▶

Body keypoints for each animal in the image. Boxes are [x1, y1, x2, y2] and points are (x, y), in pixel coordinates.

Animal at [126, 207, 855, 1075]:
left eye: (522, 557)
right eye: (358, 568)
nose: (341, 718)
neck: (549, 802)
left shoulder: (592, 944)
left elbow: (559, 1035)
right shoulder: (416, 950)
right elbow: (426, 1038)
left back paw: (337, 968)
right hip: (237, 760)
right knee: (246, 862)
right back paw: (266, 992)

◀
▶

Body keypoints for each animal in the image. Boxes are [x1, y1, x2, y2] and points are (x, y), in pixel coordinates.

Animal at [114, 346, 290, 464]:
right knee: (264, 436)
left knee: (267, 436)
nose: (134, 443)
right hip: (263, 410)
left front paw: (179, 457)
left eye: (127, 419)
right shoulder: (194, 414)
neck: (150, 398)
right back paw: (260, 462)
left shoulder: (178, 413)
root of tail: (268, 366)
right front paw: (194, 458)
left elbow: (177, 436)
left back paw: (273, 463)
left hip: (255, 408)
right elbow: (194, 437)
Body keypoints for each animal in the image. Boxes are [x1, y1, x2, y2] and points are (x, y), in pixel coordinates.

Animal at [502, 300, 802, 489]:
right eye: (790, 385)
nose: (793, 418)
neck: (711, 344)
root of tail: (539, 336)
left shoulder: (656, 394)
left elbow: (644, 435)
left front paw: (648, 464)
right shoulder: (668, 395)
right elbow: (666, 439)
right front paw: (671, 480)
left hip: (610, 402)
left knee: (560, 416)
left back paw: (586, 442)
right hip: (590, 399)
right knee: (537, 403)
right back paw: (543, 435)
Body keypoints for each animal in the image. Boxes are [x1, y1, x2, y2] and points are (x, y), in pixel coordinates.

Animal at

◀

- Instructions for the task:
Look over the data above and show each line that contains "front".

- Solution to the problem:
left front paw: (179, 457)
right front paw: (194, 458)
left front paw: (648, 464)
right front paw: (671, 480)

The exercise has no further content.